Hacking your way to RL in the Real World (someday)

20 Nov 2020 - Arun Balajiee

Talk Speaker: Ed Grefenstette

Talk Date: 11/20/2020

In this talk, Ed talked about the advancements in the reinforcement learning that have happened in the recent years and its applications in building agents that can perform at near human efficiency in several contexts. However, to keep improving the RL agent and to develop more dynamic policies that can work in different scenarios, RL agents can only be tested in virtual environments that are built for testing them. Ed et al.’s main focus of research is in building good environments that can be used to build more robust models with dynamic polices for reinforcement learning, so that these agents can one day be deployed in real world scenarios. In many cases, reward functions cannot be formalized for building the RL agents, while in some cases the RL agents could have to be build with sparse or expensive reward functions to simulate real world circumstances. Further, in some cases where simulation is not possible at all an RL environment could be the key to building agents with dyanmic policies to work on these scenarios. In these cases, the action and state spaces could quite large for them to be mathemically or computationally be deviced

Ed talked about building NetHack, a 2D world created to deploy RL agents to play a game. This environemt allows for improved exploration function in the RL policies for the learning of these agents to better perform in a real world context. NetHack is procedurally generated environment where the reward function is defined using new states and the problem space is defined with new state spaces. The higher reward is designated to states that are more interesting. This way the rewards become intrinsic to the states that cannot vanish with training the RL agent. He talked about RIDE, an impact-driven episodic RL model that uses more exploration than usually used in designing RL agents. In these cases, the states are set to be challenging so that the reward function is intrinsic and mimics a real human scenario.

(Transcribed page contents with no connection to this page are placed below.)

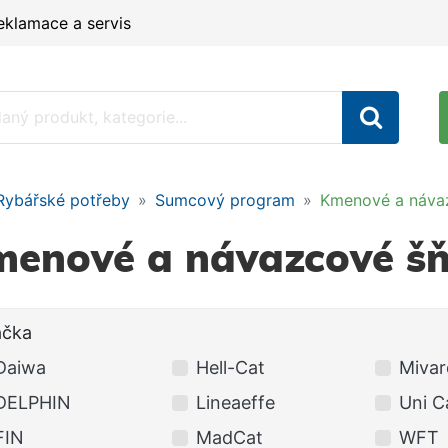
eklamace a servis
Rybářské potřeby
Sumcový program
Kmenové a návaz
enové a návazcové šň
ačka
Daiwa
Hell-Cat
Mivar
DELPHIN
Lineaeffe
Uni C
FIN
MadCat
WFT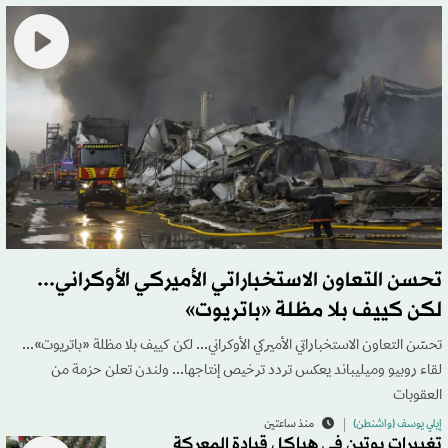
تحسن التعاون الاستخباراتي الأميركي الأوكراني...
لكن كييف بلا مظلة «باتريوت»
تحسّن التعاون الاستخباراتي الأميركي الأوكراني... لكن كييف بلا مظلة «باتريوت»...
لقاء روبيو وميليباند يعكس تردد ترخيص إنتاجها... ولندن تعلن حزمة من
العقوبات
إيلي يوسف (واشنطن)
منذ ساعتين
تغييرات بوتين في هياكل قيادة المعركة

In the second segment of the talk, he discussed the idea of designign RL agents that use Natural language cues, similar to humans, for training the RL agent. By reading a text or wiki the Rl agent has to navigate different levels in the environment to be successful and identify new, interesting states. This is to mimic how a highly intelligent human would perform in such an environemt by taking information from different sources and succeeding at the task. The interesting ramifications of this would be the applications of this RL policy to handle multi-modal data and being able to design an model that is close to the complex human mind.

This was a very interesting talk as it showed me the different applications and new possiblities that existing in the field of reinforcement learning research. Building better models requires them to face new and challenging scenarios to be able to perform useful functions for humans in a real world scenario. It is obvious then to note that such a research is imperative in designing AI agents that become better capable at solving human problems, computationally.